(Short-answer chart tasks)
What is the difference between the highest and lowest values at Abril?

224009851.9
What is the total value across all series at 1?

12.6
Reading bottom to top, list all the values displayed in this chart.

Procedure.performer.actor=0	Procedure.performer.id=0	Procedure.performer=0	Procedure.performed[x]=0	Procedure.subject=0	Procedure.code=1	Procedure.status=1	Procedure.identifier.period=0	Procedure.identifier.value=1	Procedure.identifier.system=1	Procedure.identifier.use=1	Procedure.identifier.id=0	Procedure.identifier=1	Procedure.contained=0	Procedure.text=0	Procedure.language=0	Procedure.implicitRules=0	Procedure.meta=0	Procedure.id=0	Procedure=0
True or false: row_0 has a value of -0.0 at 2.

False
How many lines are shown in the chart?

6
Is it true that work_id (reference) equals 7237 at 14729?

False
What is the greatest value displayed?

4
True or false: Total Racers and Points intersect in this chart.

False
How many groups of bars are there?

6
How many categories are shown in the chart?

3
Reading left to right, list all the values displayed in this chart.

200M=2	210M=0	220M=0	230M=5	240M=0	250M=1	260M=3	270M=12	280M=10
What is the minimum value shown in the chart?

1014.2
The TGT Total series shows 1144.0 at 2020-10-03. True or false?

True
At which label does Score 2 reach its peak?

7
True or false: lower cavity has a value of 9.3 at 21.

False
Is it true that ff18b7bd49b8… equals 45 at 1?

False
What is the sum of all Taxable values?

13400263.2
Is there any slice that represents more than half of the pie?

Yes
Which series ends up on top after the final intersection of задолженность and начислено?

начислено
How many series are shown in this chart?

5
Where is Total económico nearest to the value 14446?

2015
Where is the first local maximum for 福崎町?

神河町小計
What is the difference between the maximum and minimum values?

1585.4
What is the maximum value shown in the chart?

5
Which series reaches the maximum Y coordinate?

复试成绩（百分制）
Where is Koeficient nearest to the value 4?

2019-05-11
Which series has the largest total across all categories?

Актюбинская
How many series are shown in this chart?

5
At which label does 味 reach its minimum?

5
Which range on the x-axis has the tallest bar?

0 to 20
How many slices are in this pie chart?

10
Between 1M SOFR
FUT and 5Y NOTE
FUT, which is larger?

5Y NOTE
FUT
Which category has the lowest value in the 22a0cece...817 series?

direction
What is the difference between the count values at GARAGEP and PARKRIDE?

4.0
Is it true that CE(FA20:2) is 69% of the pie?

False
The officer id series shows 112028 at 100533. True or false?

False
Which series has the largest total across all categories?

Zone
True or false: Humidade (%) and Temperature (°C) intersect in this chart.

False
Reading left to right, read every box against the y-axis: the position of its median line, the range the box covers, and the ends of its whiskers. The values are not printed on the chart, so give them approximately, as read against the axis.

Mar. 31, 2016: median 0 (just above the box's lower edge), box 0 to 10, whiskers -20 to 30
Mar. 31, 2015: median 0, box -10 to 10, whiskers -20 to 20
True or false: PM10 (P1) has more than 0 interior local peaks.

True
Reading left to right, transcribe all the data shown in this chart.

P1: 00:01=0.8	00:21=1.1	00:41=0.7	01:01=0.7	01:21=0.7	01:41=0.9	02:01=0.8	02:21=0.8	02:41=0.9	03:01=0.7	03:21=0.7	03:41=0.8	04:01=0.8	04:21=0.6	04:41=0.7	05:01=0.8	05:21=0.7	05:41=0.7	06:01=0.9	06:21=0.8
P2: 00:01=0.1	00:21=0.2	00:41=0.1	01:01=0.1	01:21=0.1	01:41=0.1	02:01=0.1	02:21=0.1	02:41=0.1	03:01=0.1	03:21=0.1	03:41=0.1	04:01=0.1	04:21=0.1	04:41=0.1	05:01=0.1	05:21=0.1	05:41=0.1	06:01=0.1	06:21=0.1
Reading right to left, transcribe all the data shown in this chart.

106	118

§ **WHAT TO PRODUCE**:
Report each line of the listing above that contains the string "equals". Case matters.

§ **EXERCISE RESPONSE**:
Is it true that work_id (reference) equals 7237 at 14729?
Is it true that ff18b7bd49b8… equals 45 at 1?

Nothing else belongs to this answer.